*Problem requirements*
Return every line of the material below that contains the string "стене", reproducing each such line in full.

*Available data*
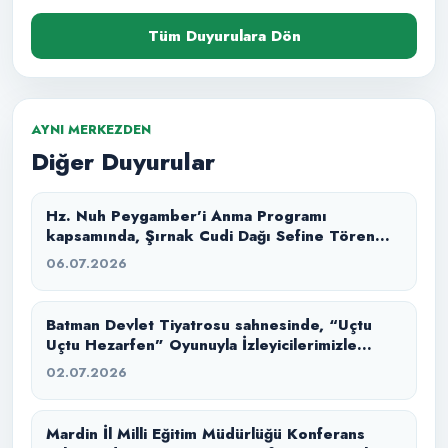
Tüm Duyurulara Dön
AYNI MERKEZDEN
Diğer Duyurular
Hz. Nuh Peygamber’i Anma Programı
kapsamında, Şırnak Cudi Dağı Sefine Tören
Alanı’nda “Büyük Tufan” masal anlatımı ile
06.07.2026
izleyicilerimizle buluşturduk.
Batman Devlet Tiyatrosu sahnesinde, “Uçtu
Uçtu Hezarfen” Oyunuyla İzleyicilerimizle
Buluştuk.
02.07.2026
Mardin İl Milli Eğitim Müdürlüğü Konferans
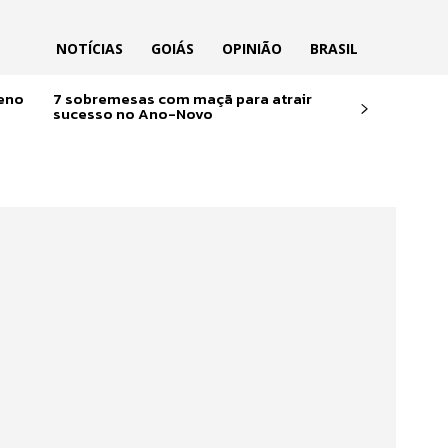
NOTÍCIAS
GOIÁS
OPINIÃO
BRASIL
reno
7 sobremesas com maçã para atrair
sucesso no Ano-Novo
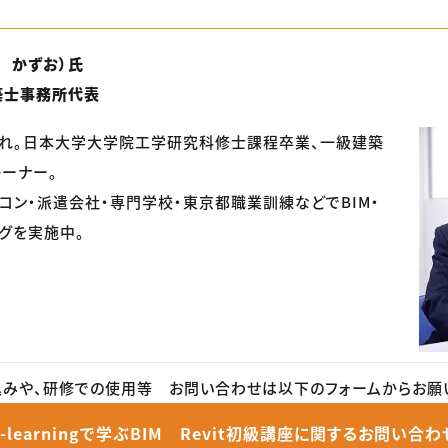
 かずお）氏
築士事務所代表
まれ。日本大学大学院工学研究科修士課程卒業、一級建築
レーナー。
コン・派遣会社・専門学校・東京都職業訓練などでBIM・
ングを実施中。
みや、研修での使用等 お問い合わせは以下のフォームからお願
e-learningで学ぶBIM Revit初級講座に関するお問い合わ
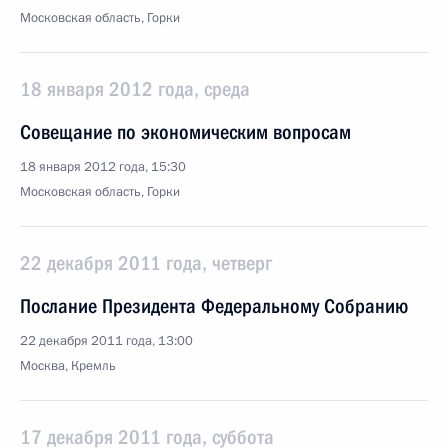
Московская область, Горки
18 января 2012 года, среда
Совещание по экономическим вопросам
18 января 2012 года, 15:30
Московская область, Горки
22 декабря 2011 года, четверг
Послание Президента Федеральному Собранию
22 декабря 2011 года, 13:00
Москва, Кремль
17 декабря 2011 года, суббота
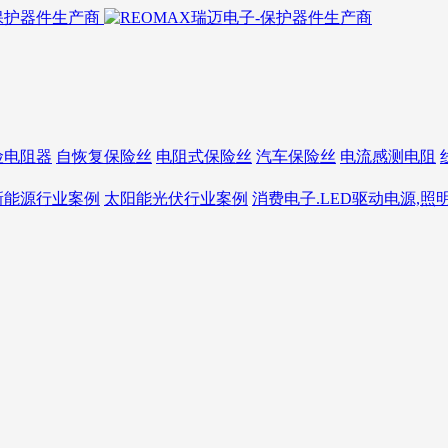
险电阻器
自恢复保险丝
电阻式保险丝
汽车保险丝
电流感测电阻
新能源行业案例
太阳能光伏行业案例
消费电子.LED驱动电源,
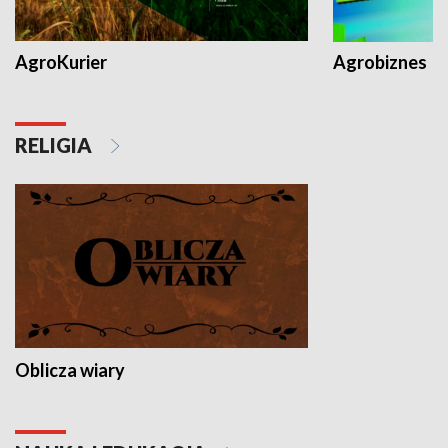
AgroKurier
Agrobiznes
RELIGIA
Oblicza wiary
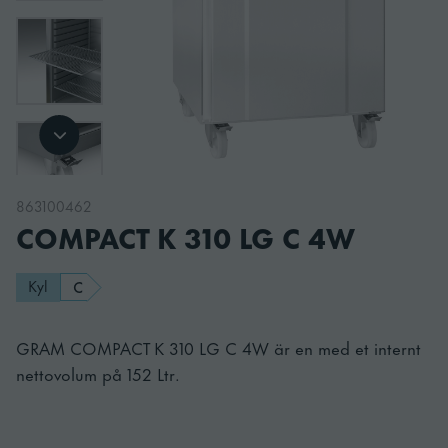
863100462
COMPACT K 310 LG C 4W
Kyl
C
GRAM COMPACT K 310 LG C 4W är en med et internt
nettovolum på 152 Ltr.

==

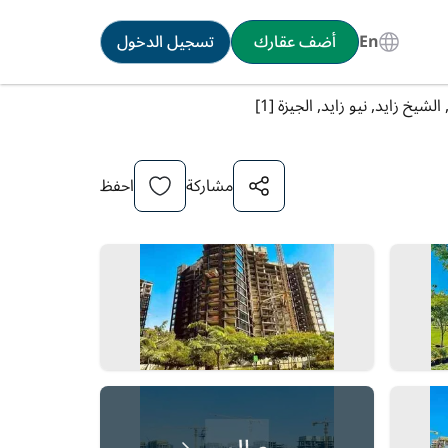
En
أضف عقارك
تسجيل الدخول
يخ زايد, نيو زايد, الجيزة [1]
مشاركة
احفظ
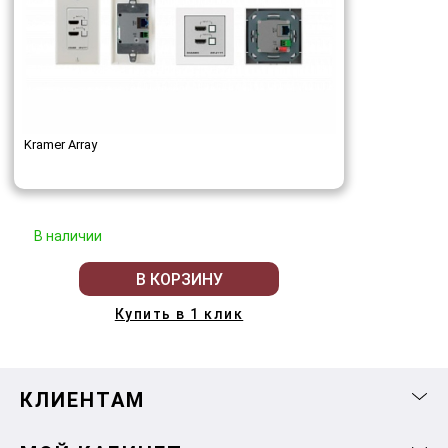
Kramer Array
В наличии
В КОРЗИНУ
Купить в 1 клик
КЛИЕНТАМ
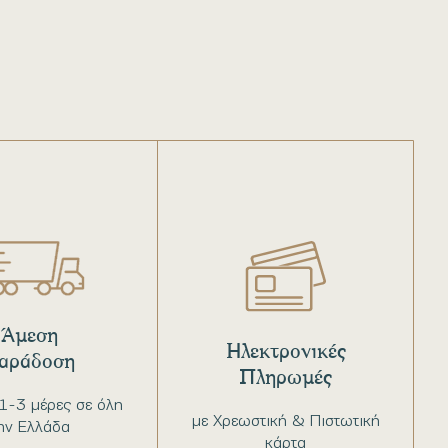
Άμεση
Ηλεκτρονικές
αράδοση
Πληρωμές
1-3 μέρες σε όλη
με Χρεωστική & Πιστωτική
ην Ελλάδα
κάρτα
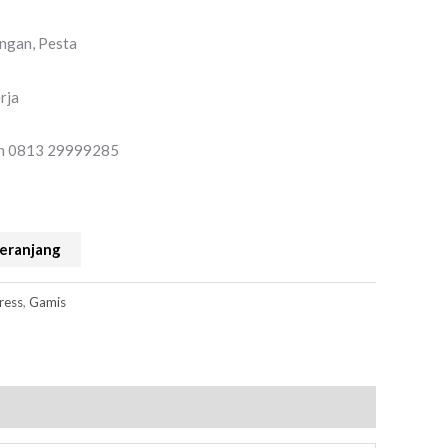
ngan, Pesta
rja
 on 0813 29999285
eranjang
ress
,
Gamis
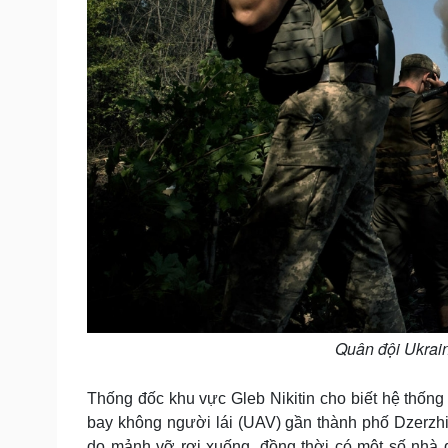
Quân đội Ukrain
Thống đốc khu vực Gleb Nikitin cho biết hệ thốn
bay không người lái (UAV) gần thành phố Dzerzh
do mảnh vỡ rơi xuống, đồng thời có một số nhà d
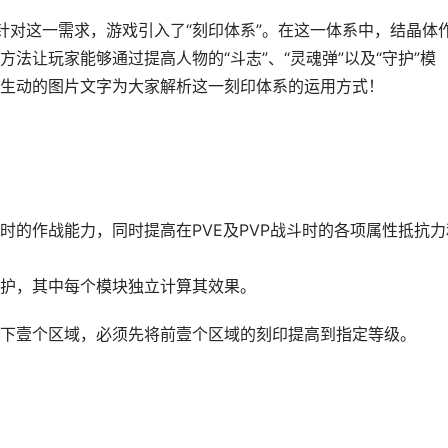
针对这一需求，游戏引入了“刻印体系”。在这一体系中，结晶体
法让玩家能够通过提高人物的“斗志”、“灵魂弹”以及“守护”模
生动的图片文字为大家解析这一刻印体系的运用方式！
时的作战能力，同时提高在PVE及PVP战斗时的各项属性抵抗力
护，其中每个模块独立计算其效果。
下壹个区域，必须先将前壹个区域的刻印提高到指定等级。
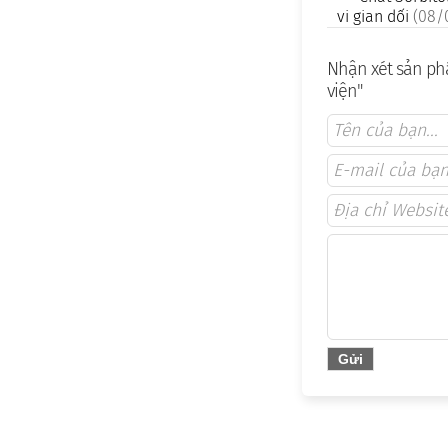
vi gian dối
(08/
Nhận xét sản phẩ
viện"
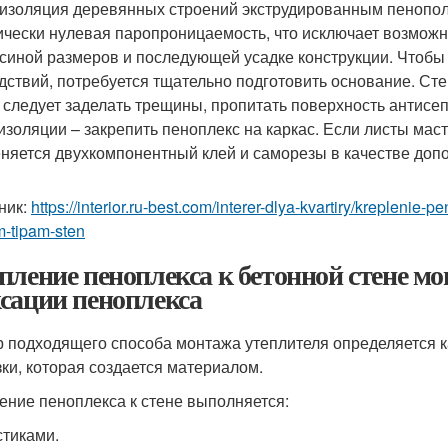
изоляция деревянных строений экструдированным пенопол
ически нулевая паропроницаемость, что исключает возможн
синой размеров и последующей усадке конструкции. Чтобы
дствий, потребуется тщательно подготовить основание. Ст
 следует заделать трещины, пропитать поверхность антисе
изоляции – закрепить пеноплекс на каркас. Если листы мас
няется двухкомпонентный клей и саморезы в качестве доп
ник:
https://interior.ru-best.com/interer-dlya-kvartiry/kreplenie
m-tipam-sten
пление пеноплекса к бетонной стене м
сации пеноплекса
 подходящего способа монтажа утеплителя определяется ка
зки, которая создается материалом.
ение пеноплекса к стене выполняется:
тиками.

* * *

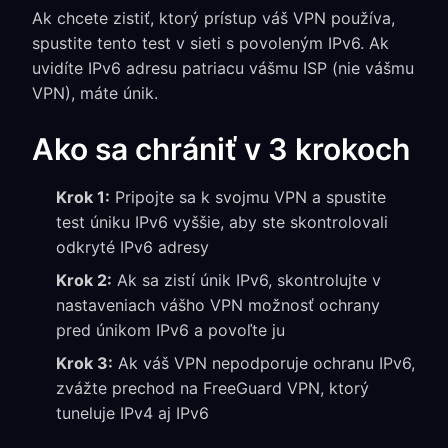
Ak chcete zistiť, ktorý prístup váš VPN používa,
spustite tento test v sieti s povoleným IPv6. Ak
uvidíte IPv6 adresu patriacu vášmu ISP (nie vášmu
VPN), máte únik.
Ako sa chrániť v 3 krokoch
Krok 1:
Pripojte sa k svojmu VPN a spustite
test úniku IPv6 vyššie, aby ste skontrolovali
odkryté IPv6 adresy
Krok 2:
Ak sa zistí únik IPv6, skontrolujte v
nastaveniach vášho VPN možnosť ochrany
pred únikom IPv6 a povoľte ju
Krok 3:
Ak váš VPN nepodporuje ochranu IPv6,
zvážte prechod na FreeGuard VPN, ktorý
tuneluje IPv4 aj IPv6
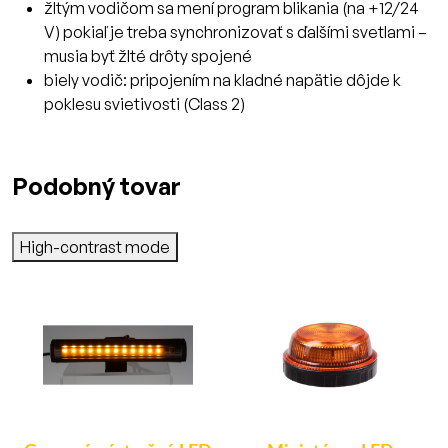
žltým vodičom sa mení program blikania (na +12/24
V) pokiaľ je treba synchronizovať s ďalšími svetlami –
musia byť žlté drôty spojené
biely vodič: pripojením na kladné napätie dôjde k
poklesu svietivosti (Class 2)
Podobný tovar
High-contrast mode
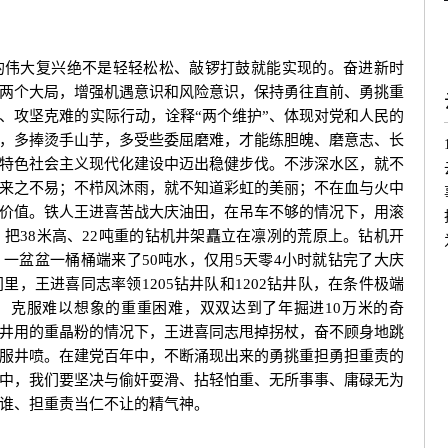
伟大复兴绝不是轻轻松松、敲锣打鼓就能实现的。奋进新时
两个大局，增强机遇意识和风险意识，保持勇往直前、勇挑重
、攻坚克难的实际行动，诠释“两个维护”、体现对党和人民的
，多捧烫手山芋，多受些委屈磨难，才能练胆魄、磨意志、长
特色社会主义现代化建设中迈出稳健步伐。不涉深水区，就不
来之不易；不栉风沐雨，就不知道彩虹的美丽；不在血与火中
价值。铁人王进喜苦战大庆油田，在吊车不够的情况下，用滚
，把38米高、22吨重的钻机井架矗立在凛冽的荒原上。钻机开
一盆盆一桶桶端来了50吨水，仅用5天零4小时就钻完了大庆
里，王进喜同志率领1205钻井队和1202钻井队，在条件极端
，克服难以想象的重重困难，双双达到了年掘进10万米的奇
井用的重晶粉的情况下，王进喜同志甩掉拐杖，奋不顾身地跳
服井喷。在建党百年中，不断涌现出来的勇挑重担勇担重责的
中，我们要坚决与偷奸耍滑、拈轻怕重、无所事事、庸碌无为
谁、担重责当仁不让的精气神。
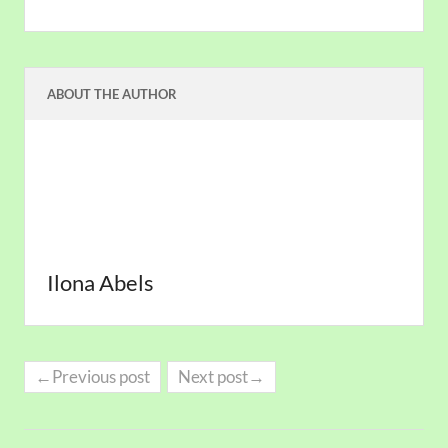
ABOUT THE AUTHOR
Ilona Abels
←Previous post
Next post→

*Reply to the task*
пление пеноплекса к бетонной стене м
ение пеноплекса к стене выполняется:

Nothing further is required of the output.